| TRECHO SELECIONADO |
· · · · ·

Foi acompanhado por oficiais da Polícia Militar do Distrito Federal.
Na antessala do gabinete de Lula já estavam a presidenta do PT, Gleisi Hoffmann, e o líder do governo no Congresso, Randolfe Rodrigues.
Os dois e o deputado Lindbergh Farias haviam se encontrado mais cedo, no restaurante Fuego, Alma e Vino.
O 8 de janeiro era para ter sido um domingo qualquer, para quem não prestou atenção nos alertas feitos por bolsonaristas nas redes sociais.
Quando o trio chegou ao restaurante, encontrou o ministro da Defesa, José Múcio Monteiro. Os parlamentares ouviram dele o primeiro relato do quebra-quebra em Brasília.
Ao relembrar o momento, em seu gabinete, Randolfe me contou que Múcio queria acionar a Polícia do Exército.
Talvez por ingenuidade, o desinformado ministro pretendia entregar o controle da rebelião a soldados que durante semanas haviam acoitado o acampamento golpista em Brasília.
Seria uma espécie de GLO.
MÚCIO E OS GOLPISTAS
Depois de tomar posse no Ministério da Defesa, no 2 de janeiro, Múcio havia dito a jornalistas, sobre os acampamentos:
Eu falo com autoridade porque tenho parentes lá. No de Recife, tenho alguns amigos aqui [Brasília]. É uma manifestação da democracia. A gente tem que entender que nem todos os adversários são inimigos, a gente tem até inimigos correligionários. Eu acho que daqui um pouquinho aquilo vai se esvair e chegar a um lugar que todos nós queremos.
Não foi o que se viu.
O ministro da Defesa disse, em seu discurso de posse, que a tentativa de explodir uma bomba no aeroporto de Brasília, na véspera do Natal, era um "caso isolado".

· · · · ·

| INFORMAÇÕES EXIBIDAS |
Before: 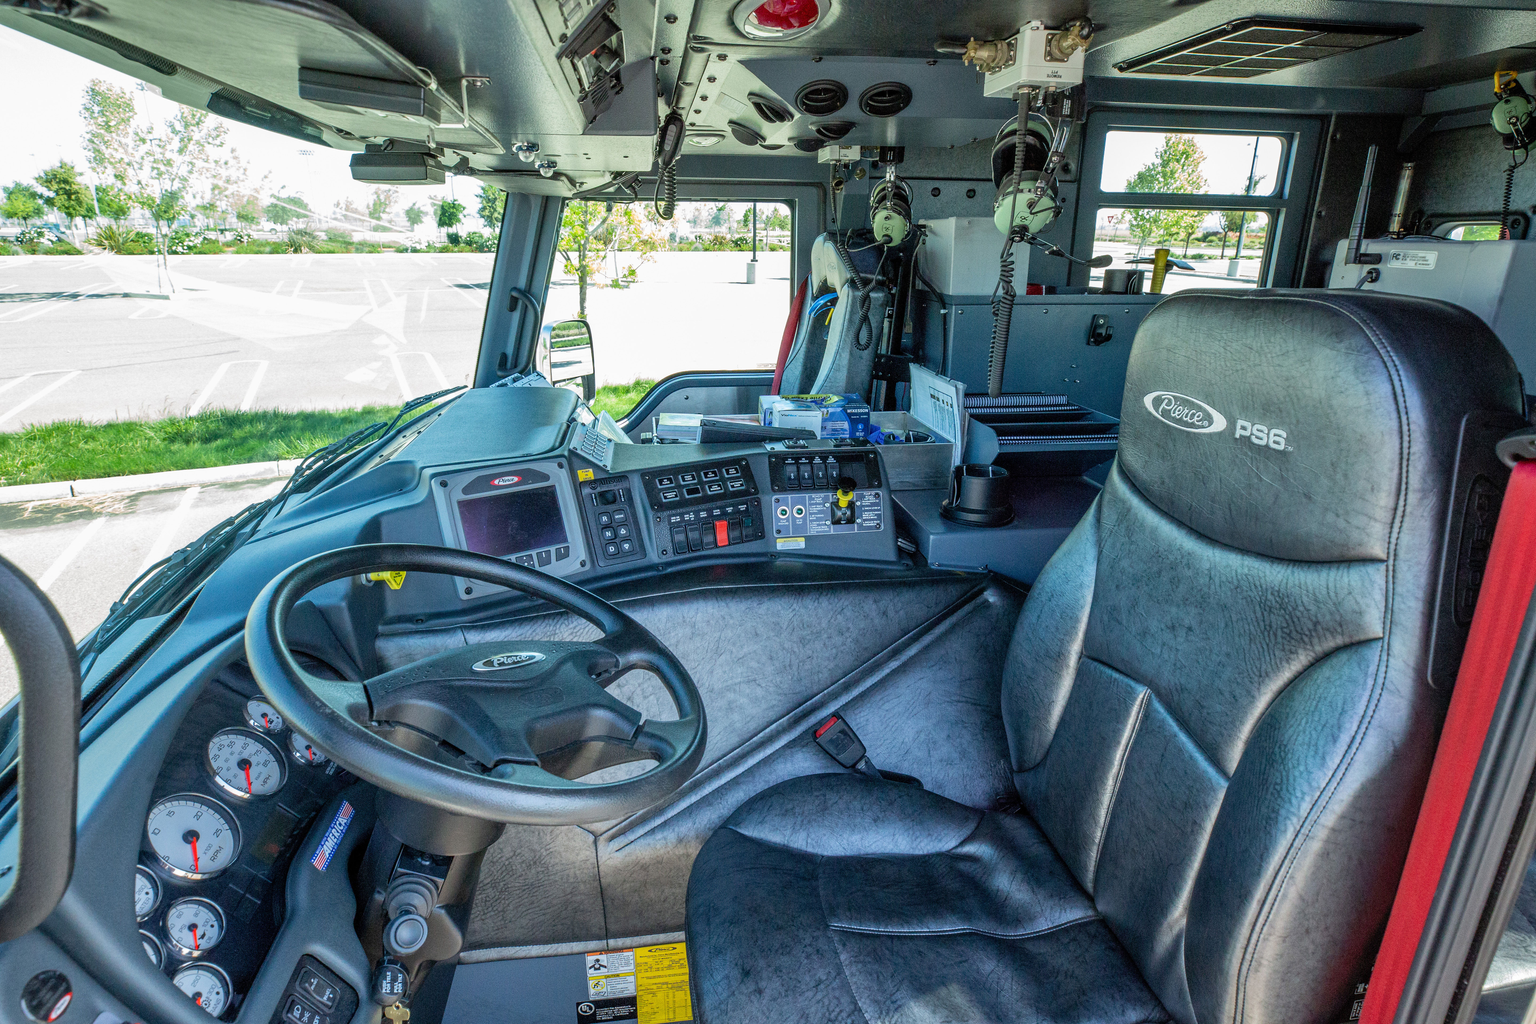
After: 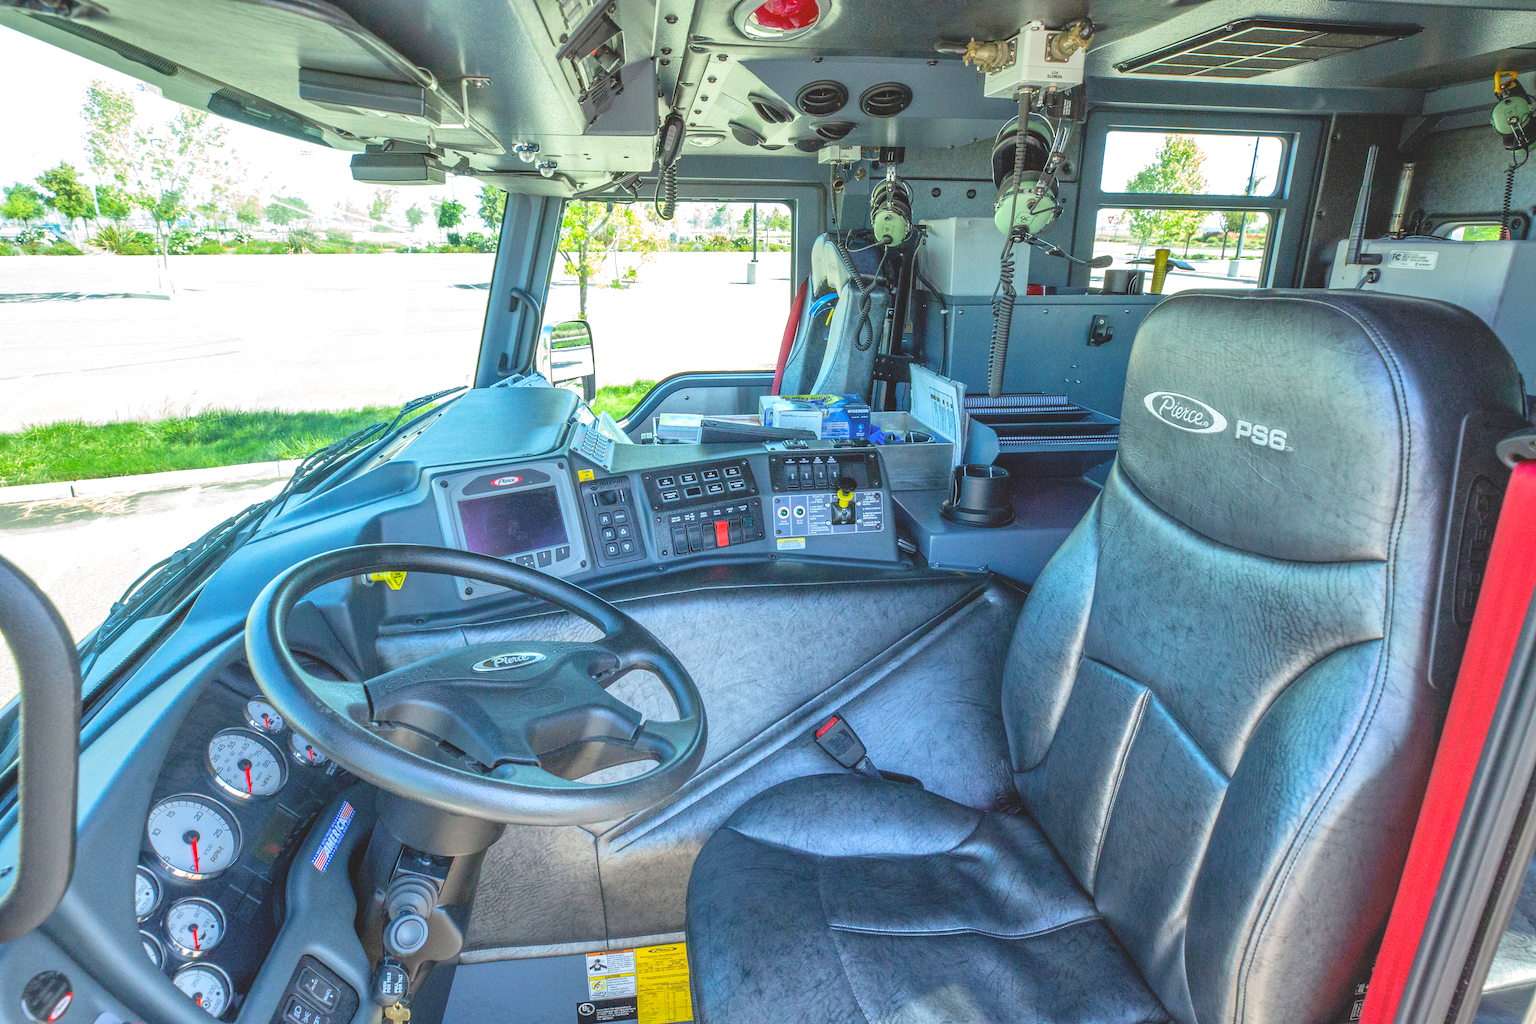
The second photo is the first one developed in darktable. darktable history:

· · · · ·

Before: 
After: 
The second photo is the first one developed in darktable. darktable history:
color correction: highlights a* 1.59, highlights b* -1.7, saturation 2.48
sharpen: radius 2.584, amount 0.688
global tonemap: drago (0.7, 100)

· · · · ·

| TAREFAS PROPOSTAS |
1. Transcreva sem alterações a parte do trecho sobre o 8 de janeiro que começa com as palavras "MÚCIO E OS GOLPISTAS" e termina com "que se viu.".
2. Por favor, escreva a continuação do trecho sobre o 8 de janeiro a partir da última frase apresentada.
Os registros não entram em nada disto.

| RESPOSTAS ESCRITAS |
1.
MÚCIO E OS GOLPISTAS
Depois de tomar posse no Ministério da Defesa, no 2 de janeiro, Múcio havia dito a jornalistas, sobre os acampamentos:
Eu falo com autoridade porque tenho parentes lá. No de Recife, tenho alguns amigos aqui [Brasília]. É uma manifestação da democracia. A gente tem que entender que nem todos os adversários são inimigos, a gente tem até inimigos correligionários. Eu acho que daqui um pouquinho aquilo vai se esvair e chegar a um lugar que todos nós queremos.
Não foi o que se viu.

2.
Flávio Dino, por sua vez, ao me receber em seu gabinete, tinha uma visão completamente distinta da sequência de eventos que precederam e sucederam a derrota de Jair Bolsonaro, inclusive o quebra-quebra em Brasília na noite da diplomação de Lula, a bomba no aeroporto na véspera do Natal e o 8 de janeiro de 2023.
Pessoalmente, fiquei espantado depois de assistir à integra da reunião que Bolsonaro promoveu com apoiadores no 12 de dezembro, no Palácio da Alvorada, enquanto Lula e Alckmin eram diplomados no TSE.
Bolsonaro não deu um pio no encontro com apoiadores, mas escolheu como porta-voz o padre Genésio, da Diocese de Anápolis, que fez um discurso incendiário pregando rebelião das Forças Armadas e golpe.
Quando Flávio Dino desceu do elevador no Palácio do Planalto, na noite do 8 de janeiro, deu de cara com Múcio, que estava ao telefone.
Os dois andaram juntos e exatamente às 21:46:55 Dino parece exaltado, com o dedo em riste.
As imagens não têm áudio.
Perguntei ao ministro, ao visitá-lo, se havia se alterado com Múcio. Flávio Dino disse que não, que apenas insistia que era preciso "prender todos".
Prender todos, nesse caso, referia-se aos acampados diante do QG do Exército, de onde saiu a bomba que, dias antes, quase foi detonada numa avenida de acesso ao aeroporto de Brasília.
Não houve diálogo áspero entre Múcio e Dino. O ministro da Defesa jamais saiu do telefone. Dino, sim, exaltou-se pedindo cadeia para os golpistas.
Foi o comandante militar do Planalto, general Gustavo Henrique Dutra de Menezes, quem moveu blindados e tropas para impedir que a Polícia Militar fizesse prisões no acampamento, enquanto Dino e Múcio se encontravam no Planalto.
O interventor Ricardo Cappelli, diante do impasse, foi obrigado a negociar.
Uma fonte da Polícia Federal, ouvida pela Fórum, disse que foi ao entorno do QG de Brasília e descobriu que a avenida bloqueada pelas tropas do Exército estava aberta do outro lado do acampamento.
Ou seja, quem quis ir embora foi. Quem sabe, até os amigos que Múcio tinha no acampamento.
O bloqueio do Exército permitiu que se mexesse na cena do crime.
Se havia explosivos, celulares com mensagens comprometedoras ou pessoas que não podiam ser vistas no acampamento, tiveram algumas horas para fugir.
Só ficaram os que não tinham nenhuma condição financeira para ir embora.
Foi o segundo golpe do 8 de janeiro: o apagamento de provas.
Quando pedi a Flávio Dino que narrasse sua conversa com o ministro Múcio, na noite de 8 de janeiro, ele não se esquivou: "Tem de prender todo mundo", foi a mensagem básica.
O dedo em riste de Dino, às 21:46:55, é o momento exato em que o bolsonarismo, mesmo em retrospectiva, passou a odiar o ministro da Justiça.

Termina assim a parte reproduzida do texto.